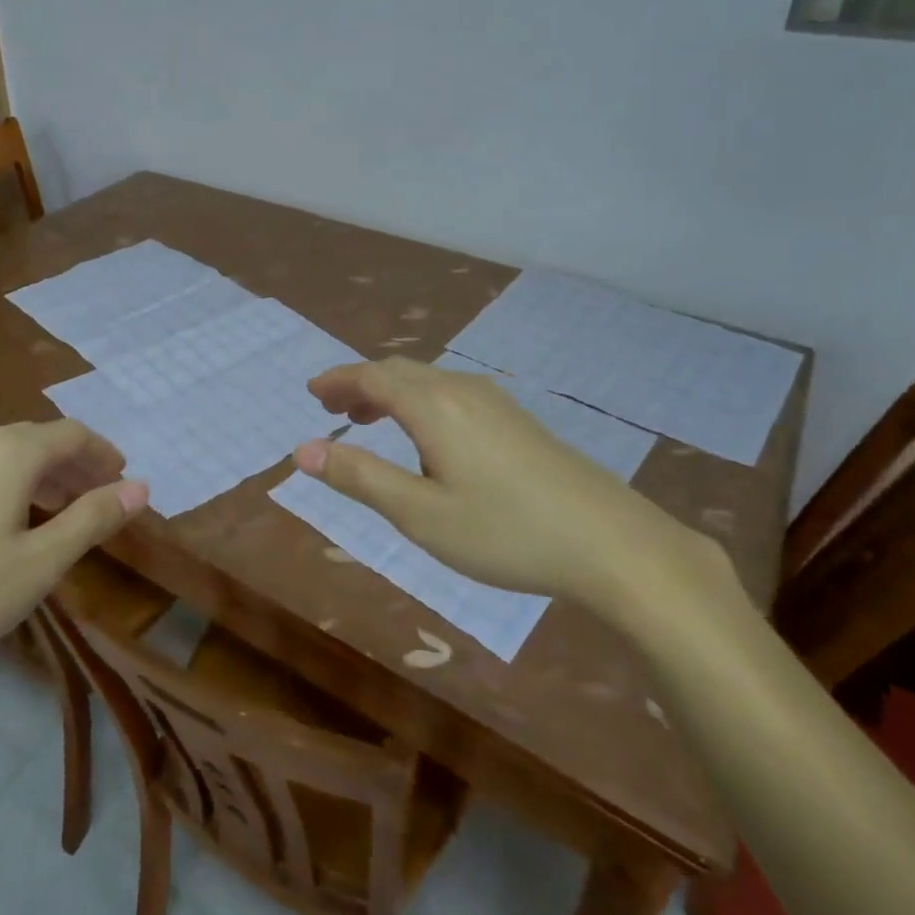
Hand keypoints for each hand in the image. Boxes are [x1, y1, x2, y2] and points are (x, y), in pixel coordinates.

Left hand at [0, 421, 148, 694]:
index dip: (102, 454)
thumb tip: (140, 487)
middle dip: (73, 466)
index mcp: (10, 452)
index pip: (72, 435)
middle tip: (96, 497)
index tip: (122, 477)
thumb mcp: (40, 563)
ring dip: (38, 475)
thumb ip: (92, 519)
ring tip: (55, 511)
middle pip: (37, 440)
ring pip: (3, 455)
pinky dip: (3, 484)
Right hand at [294, 357, 725, 620]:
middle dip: (360, 383)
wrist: (612, 543)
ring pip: (427, 380)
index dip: (337, 380)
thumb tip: (302, 450)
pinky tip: (427, 439)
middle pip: (398, 371)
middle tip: (331, 406)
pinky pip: (452, 394)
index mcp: (433, 405)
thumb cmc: (505, 532)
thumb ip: (359, 477)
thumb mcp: (420, 514)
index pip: (371, 377)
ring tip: (369, 422)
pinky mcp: (517, 420)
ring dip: (390, 393)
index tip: (311, 392)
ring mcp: (495, 402)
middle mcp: (461, 390)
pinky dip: (420, 402)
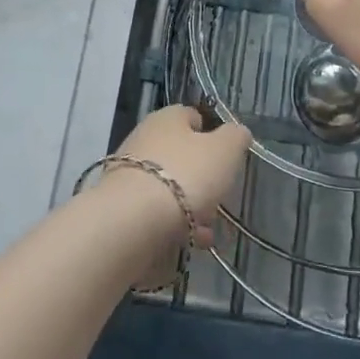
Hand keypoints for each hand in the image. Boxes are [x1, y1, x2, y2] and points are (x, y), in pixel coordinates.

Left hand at [112, 105, 251, 248]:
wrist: (133, 220)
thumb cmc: (186, 174)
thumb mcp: (225, 150)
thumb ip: (235, 137)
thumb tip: (237, 133)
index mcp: (168, 118)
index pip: (192, 117)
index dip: (212, 134)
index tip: (226, 157)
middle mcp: (144, 138)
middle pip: (181, 154)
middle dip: (202, 178)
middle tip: (219, 198)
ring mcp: (129, 173)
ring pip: (169, 186)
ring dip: (191, 206)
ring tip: (208, 230)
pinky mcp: (122, 205)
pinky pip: (156, 211)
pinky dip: (174, 224)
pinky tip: (190, 242)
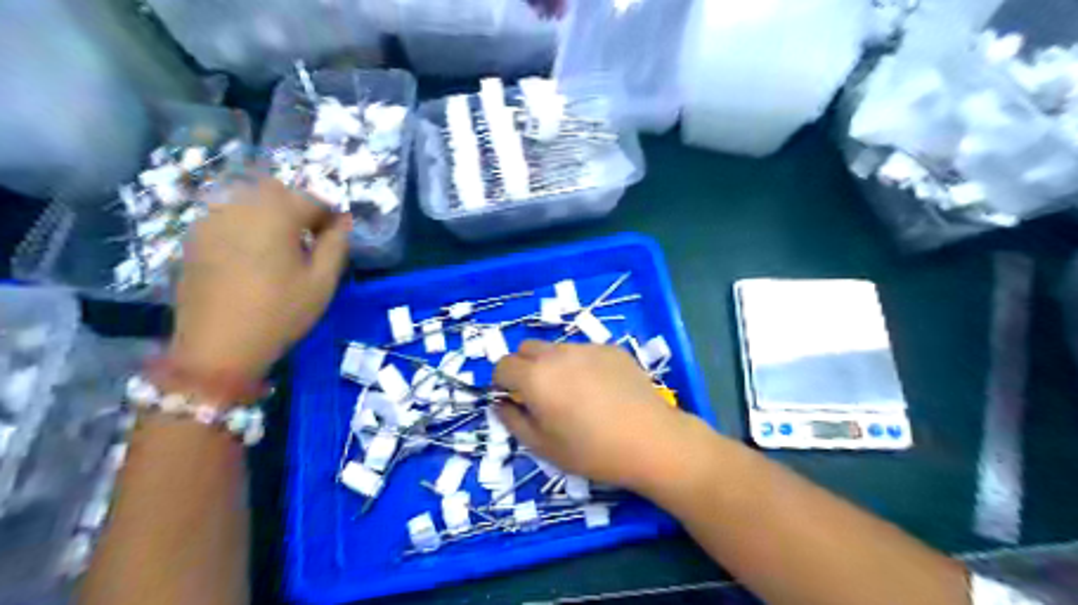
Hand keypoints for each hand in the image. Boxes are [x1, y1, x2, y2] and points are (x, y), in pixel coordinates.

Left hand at [168, 178, 350, 380]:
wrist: (217, 347)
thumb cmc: (280, 313)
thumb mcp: (322, 282)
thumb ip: (336, 244)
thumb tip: (343, 221)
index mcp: (275, 215)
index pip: (311, 199)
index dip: (330, 215)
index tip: (336, 237)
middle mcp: (239, 207)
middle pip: (276, 191)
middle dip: (298, 208)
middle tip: (309, 239)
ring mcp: (211, 220)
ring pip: (248, 200)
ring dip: (271, 214)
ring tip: (281, 247)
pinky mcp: (194, 238)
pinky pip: (227, 216)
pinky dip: (246, 225)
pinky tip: (252, 255)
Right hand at [493, 339, 703, 491]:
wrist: (651, 440)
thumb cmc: (592, 451)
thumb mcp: (543, 447)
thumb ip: (513, 421)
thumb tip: (501, 403)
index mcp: (535, 377)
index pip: (502, 365)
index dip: (502, 383)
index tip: (515, 401)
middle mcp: (557, 354)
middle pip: (526, 349)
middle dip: (524, 368)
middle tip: (541, 397)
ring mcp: (587, 347)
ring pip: (556, 349)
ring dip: (554, 366)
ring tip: (576, 395)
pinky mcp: (611, 349)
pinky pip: (584, 352)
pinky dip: (582, 365)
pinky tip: (602, 390)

****

What the task asks:
Repeat the listing above word for word. Do not include the pictures.

Exercise output:
Hand keypoints for each hand in the image. Boxes are [x1, y1, x2, y2] and points are (x, y), in pixel coordinates.

Left hand at [0, 421, 148, 694]:
index dip: (102, 454)
thumb tip: (140, 487)
middle dip: (73, 466)
index mcp: (10, 452)
index pip: (72, 435)
middle tip: (96, 497)
index tip: (122, 477)
thumb mcp: (40, 563)
ring dip: (38, 475)
thumb ip: (92, 519)
ring tip: (55, 511)
middle pip: (37, 440)
ring pip: (3, 455)
pinky dip: (3, 484)
Right hand at [294, 357, 725, 620]:
middle dip: (360, 383)
wrist: (612, 543)
ring pip: (427, 380)
index dip: (337, 380)
thumb tip: (302, 450)
pinky tip: (427, 439)
middle pip: (398, 371)
middle tip: (331, 406)
pinky pip: (452, 394)
index mcp: (433, 405)
thumb cmc: (505, 532)
thumb ip: (359, 477)
thumb mcp: (420, 514)
index pip: (371, 377)
ring tip: (369, 422)
pinky mcp: (517, 420)
ring dip: (390, 393)
index tip: (311, 392)
ring mcp: (495, 402)
middle mcp: (461, 390)
pinky dip: (420, 402)
Hand keypoints for each hand in the image. Boxes are [x1, y1, x2, y2] and points are (x, y), in pixel coordinates.

Left hand at [112, 105, 251, 248]:
wrist: (133, 220)
thumb cmc: (186, 174)
thumb mcp: (225, 150)
thumb ip: (235, 137)
thumb tip: (237, 133)
index mcp: (168, 118)
index pip: (192, 117)
index dip: (212, 134)
index tip: (226, 157)
middle mcp: (144, 138)
middle pip: (181, 154)
middle dip: (202, 178)
middle tip: (219, 198)
ring mcp: (129, 173)
ring pip: (169, 186)
ring dip: (191, 206)
ring tip: (208, 230)
pinky mcp: (122, 205)
pinky pip: (156, 211)
pinky dip: (174, 224)
pinky tip: (190, 242)
Hand keypoints for each hand in the image. Boxes are [x1, y1, x2, y2] and points are (x, y), in pixel coordinates.

Left hand at [168, 178, 350, 380]:
wrist: (217, 347)
thumb cmc: (280, 313)
thumb mcp: (322, 282)
thumb ip: (336, 244)
thumb tip: (343, 221)
index mcp: (275, 215)
index pip: (311, 199)
index dip: (330, 215)
index tip: (336, 237)
middle mcp: (239, 207)
middle pip: (276, 191)
middle dip: (298, 208)
middle tip: (309, 239)
ring mcp: (211, 220)
ring pip: (248, 200)
ring dip: (271, 214)
ring tip: (281, 247)
pinky mcp: (194, 238)
pinky pip: (227, 216)
pinky dip: (246, 225)
pinky tip: (252, 255)
Right hand at [493, 339, 703, 491]:
wrist: (651, 440)
thumb cmc: (592, 451)
thumb mcp: (543, 447)
thumb ip: (513, 421)
thumb tip: (501, 403)
index mcp: (535, 377)
index pip: (502, 365)
index dip: (502, 383)
index tip: (515, 401)
middle mcp: (557, 354)
middle pip: (526, 349)
middle dip: (524, 368)
middle tip: (541, 397)
ring mcp: (587, 347)
ring pip: (556, 349)
ring dip: (554, 366)
ring tip: (576, 395)
pinky mcp: (611, 349)
pinky pip: (584, 352)
pinky dip: (582, 365)
pinky tip: (602, 390)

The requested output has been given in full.